There are warnings that some of the 55,000 “unexplained” moves by pupils between schools in England over five years, could include schools wanting to remove difficult children.
The Education Policy Institute has looked at cases where pupils have changed school without moving home.
Almost a quarter of these moves have taken place in 330 secondary schools.
David Laws, chairman of the think tank, said it raised concerns “whether some schools are ‘off-rolling’ pupils”.
“The size of unexplained pupil moves is disturbing,” said Mr Laws, a former education minister.
The practice of so-called “off-rolling” is where schools are accused of trying to remove pupils who might have challenging behaviour, or whose poor results might damage league table performances.
The think tank does not say how many might be off-rolled, but it suggests a proportion of these moves might be the result of schools pushing out pupils, rather than choices made by parents.
Paul Whiteman, leader of the National Association of Head Teachers, warned “not to conflate and condemn all the different reasons a pupil might leave a school’s roll. Every individual circumstance is different”.
Geoff Barton, leader of the ASCL headteachers’ union, said there was an “uncomfortable reality” that some of these “unexplained exits” could be because of the “illegitimate” behaviour of schools.
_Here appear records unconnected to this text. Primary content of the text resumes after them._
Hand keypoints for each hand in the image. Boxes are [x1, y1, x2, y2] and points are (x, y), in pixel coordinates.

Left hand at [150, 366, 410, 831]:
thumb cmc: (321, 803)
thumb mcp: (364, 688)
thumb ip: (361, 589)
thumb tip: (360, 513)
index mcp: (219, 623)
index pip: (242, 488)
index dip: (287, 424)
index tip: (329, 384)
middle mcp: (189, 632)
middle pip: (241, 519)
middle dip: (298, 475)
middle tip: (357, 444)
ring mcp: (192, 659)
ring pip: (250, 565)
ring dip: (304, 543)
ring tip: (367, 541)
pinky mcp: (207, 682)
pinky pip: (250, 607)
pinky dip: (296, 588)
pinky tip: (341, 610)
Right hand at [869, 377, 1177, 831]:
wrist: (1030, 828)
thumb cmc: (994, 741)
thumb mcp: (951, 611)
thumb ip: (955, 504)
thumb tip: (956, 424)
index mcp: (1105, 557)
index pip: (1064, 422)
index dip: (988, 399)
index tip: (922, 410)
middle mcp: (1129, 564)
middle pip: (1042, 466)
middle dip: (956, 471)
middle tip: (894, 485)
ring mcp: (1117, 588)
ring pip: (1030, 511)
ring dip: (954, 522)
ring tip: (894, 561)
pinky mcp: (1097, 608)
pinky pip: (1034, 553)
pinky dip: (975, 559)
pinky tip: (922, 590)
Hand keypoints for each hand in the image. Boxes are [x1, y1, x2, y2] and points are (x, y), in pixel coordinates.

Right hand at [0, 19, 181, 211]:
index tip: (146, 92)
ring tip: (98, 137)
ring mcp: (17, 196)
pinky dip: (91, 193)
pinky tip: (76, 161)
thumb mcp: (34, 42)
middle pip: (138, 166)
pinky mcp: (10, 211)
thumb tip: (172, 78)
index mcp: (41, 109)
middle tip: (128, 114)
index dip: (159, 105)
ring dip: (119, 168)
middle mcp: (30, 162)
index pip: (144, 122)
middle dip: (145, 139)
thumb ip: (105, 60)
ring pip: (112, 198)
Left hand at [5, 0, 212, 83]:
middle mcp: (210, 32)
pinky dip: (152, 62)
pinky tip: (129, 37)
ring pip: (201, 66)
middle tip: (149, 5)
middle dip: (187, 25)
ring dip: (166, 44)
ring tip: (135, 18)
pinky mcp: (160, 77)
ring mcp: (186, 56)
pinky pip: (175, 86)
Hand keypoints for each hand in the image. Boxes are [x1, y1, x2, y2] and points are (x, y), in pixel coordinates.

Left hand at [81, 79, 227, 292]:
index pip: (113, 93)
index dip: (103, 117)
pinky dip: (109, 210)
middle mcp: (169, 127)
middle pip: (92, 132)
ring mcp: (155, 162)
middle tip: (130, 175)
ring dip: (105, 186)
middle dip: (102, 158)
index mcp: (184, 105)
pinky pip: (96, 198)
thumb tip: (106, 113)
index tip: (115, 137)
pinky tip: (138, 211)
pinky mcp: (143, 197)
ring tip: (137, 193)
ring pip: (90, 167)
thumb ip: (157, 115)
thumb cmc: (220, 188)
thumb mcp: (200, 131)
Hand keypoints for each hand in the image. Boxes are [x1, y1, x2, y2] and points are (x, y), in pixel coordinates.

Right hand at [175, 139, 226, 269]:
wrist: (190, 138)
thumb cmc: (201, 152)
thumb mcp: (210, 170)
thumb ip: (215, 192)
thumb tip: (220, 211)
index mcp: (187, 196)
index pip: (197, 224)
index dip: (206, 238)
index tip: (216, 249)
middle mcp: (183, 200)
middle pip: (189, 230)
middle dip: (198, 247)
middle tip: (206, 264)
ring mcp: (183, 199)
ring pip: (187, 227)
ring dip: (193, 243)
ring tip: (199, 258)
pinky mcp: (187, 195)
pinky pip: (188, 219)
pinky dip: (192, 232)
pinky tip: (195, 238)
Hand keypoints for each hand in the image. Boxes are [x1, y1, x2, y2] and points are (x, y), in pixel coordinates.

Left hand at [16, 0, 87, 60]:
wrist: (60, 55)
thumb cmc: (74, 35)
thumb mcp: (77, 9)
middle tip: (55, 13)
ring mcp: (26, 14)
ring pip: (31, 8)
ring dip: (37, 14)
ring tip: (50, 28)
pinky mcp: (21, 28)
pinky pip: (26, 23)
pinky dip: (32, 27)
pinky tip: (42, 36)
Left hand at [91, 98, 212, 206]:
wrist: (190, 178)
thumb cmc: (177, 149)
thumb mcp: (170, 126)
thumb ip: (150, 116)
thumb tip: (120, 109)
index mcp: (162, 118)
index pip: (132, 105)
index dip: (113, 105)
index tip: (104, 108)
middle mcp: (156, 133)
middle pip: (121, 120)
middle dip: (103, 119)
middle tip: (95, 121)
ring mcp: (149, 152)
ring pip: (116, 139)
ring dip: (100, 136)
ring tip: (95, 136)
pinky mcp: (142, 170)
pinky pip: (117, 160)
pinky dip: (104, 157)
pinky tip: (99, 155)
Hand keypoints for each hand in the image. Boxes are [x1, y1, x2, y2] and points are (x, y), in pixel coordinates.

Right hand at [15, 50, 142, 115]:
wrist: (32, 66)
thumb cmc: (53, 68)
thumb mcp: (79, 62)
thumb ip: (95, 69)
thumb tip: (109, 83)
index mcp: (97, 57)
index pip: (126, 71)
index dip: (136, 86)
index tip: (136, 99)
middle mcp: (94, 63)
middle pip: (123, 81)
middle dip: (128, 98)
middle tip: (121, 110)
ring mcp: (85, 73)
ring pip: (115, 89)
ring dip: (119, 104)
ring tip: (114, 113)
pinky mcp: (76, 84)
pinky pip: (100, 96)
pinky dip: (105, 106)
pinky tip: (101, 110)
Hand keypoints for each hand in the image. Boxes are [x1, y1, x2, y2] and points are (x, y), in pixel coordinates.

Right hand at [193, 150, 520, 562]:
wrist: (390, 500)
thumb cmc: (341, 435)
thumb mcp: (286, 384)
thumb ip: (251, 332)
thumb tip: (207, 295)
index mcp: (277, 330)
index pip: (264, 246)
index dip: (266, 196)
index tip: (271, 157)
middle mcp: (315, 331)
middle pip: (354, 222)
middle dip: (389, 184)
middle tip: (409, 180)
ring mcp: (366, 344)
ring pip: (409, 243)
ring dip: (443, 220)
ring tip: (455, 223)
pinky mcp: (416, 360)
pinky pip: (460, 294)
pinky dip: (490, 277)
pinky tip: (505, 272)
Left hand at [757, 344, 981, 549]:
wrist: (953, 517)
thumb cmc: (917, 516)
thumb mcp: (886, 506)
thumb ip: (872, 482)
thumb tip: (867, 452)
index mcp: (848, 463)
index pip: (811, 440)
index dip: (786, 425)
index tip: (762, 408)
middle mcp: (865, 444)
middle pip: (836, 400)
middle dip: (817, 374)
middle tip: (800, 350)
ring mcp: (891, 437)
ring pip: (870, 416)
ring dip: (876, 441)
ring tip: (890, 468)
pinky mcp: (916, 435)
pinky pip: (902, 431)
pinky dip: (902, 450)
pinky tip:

But he said it was also important to “keep in mind that many parents make the decision to move or home-school their child for their own reasons”.
The study from the Education Policy Institute – sponsored by the National Education Union – has examined the movement of pupils between starting secondary school and taking GCSEs.
The researchers say when other factors are accounted for – such as families moving to another part of the country – there are still 55,000 moves by 49,000 pupils over five years, between the ages of 11 and 16, which it describes as “unexplained”.
These could be switching to other mainstream schools or to alternative provision or to home-schooling.
The “unexplained” moves will also include parents choosing to switch to another local school, while staying in the same area.
Figures for pupils taking their GCSEs in 2017 showed moves were most common among 11 to 14-year-olds, peaking between the end of Year 8 and the beginning of Year 9, with about 12,000 changes in school.
The lowest number of moves were in the year when pupils were taking their GCSEs.
There was the same pattern for those taking their GCSEs in 2011 – with a higher peak in moves between Year 8 and 9 than in 2017.
There were similar numbers of girls and boys changing schools and an increased likelihood among those who had been excluded, with a slightly higher proportion of black pupils.
There was no regional breakdown to show whether this might be more common in big cities such as London, with access to a wider range of schools.
But the report says the unexplained moves are disproportionately concentrated in some schools – with 330 schools accounting for 23% of the total.
A Department for Education spokesman said: “No head teacher goes into the job to remove a pupil from school – and no head teacher takes the decision to do so lightly.
“It is against the law to remove pupils on the basis of academic results – any school that does it is breaking the law.
“We have written to all schools to remind them of the rules on exclusions, and Edward Timpson is currently reviewing how schools use them and why some groups of children are more likely to be excluded from school than others.”